_WRITTEN EXERCISE_: Quote the listing below verbatim, without the pictures.

_INPUT ROWS_:
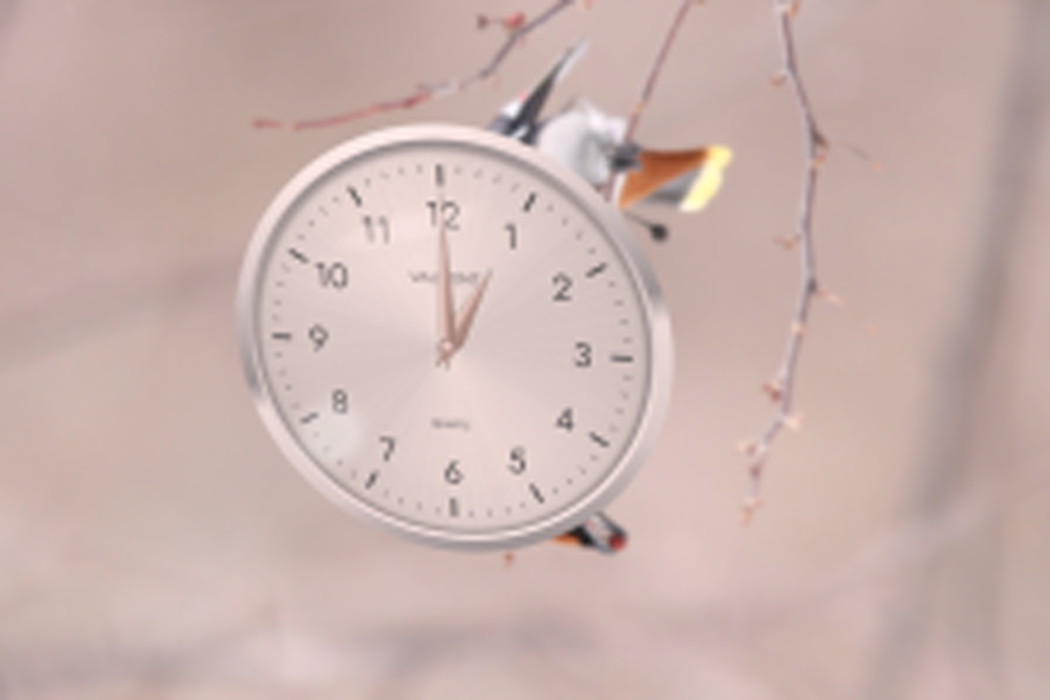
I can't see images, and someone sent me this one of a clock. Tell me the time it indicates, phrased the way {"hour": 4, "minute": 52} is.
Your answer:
{"hour": 1, "minute": 0}
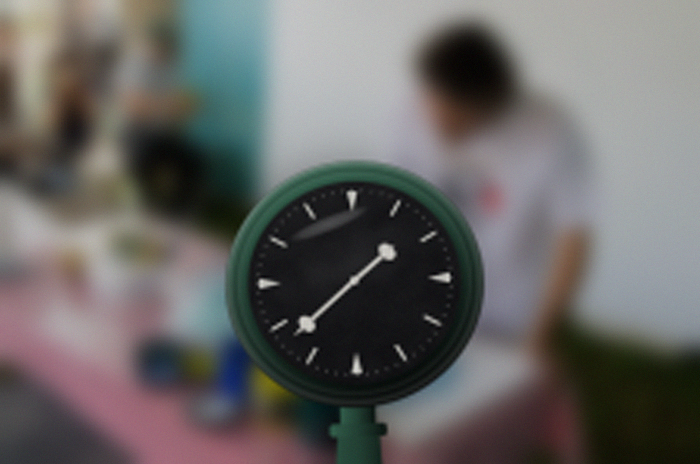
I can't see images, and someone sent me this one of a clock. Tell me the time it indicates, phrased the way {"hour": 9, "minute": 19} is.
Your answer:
{"hour": 1, "minute": 38}
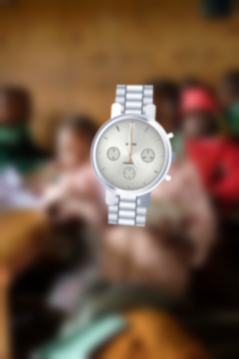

_CORRECT RESPONSE_:
I can't see images, and someone sent me this one of a clock. Tell me the time it indicates, phrased the way {"hour": 4, "minute": 52} is.
Your answer:
{"hour": 1, "minute": 0}
I can't see images, and someone sent me this one of a clock. Tell me the time it indicates, phrased the way {"hour": 9, "minute": 19} is.
Your answer:
{"hour": 1, "minute": 38}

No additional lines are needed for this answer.